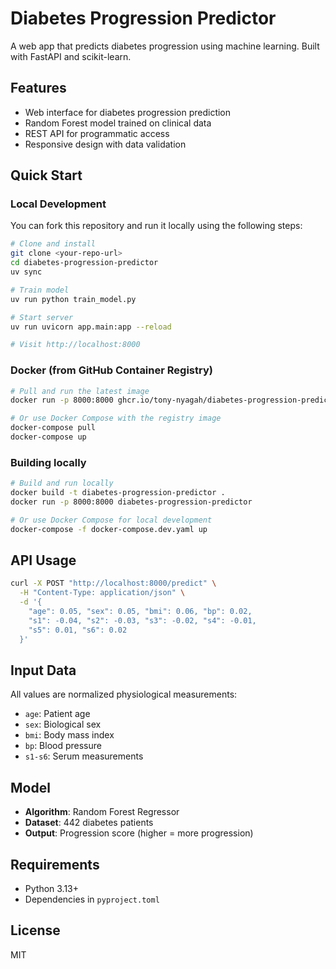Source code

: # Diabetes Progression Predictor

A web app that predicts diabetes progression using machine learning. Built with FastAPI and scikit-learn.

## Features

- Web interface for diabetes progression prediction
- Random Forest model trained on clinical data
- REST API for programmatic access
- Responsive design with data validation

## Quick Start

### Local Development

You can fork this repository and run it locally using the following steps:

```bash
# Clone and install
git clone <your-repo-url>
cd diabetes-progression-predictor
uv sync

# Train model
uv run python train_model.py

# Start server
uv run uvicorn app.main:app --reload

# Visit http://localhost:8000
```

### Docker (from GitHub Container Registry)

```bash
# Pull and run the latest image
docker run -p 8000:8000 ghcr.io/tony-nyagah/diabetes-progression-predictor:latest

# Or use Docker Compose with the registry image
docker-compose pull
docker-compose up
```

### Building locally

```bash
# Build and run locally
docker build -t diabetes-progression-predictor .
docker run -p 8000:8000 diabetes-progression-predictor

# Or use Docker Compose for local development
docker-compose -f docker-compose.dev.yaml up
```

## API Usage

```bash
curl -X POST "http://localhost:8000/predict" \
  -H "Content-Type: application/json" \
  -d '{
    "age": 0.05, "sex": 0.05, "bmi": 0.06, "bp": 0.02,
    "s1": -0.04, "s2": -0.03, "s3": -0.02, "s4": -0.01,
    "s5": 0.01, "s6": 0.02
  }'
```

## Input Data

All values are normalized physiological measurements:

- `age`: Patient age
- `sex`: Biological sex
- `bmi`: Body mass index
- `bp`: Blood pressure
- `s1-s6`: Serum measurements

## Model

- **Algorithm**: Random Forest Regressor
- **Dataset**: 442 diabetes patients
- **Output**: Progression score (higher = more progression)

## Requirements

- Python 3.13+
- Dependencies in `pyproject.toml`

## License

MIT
----------------------------------------
Exercise. Write the entries above out in full, exactly, with no images.

Exercise output.
Source code

: # Diabetes Progression Predictor

A web app that predicts diabetes progression using machine learning. Built with FastAPI and scikit-learn.

## Features

- Web interface for diabetes progression prediction
- Random Forest model trained on clinical data
- REST API for programmatic access
- Responsive design with data validation

## Quick Start

### Local Development

You can fork this repository and run it locally using the following steps:

```bash
# Clone and install
git clone <your-repo-url>
cd diabetes-progression-predictor
uv sync

# Train model
uv run python train_model.py

# Start server
uv run uvicorn app.main:app --reload

# Visit http://localhost:8000
```

### Docker (from GitHub Container Registry)

```bash
# Pull and run the latest image
docker run -p 8000:8000 ghcr.io/tony-nyagah/diabetes-progression-predictor:latest

# Or use Docker Compose with the registry image
docker-compose pull
docker-compose up
```

### Building locally

```bash
# Build and run locally
docker build -t diabetes-progression-predictor .
docker run -p 8000:8000 diabetes-progression-predictor

# Or use Docker Compose for local development
docker-compose -f docker-compose.dev.yaml up
```

## API Usage

```bash
curl -X POST "http://localhost:8000/predict" \
  -H "Content-Type: application/json" \
  -d '{
    "age": 0.05, "sex": 0.05, "bmi": 0.06, "bp": 0.02,
    "s1": -0.04, "s2": -0.03, "s3": -0.02, "s4": -0.01,
    "s5": 0.01, "s6": 0.02
  }'
```

## Input Data

All values are normalized physiological measurements:

- `age`: Patient age
- `sex`: Biological sex
- `bmi`: Body mass index
- `bp`: Blood pressure
- `s1-s6`: Serum measurements

## Model

- **Algorithm**: Random Forest Regressor
- **Dataset**: 442 diabetes patients
- **Output**: Progression score (higher = more progression)

## Requirements

- Python 3.13+
- Dependencies in `pyproject.toml`

## License

MIT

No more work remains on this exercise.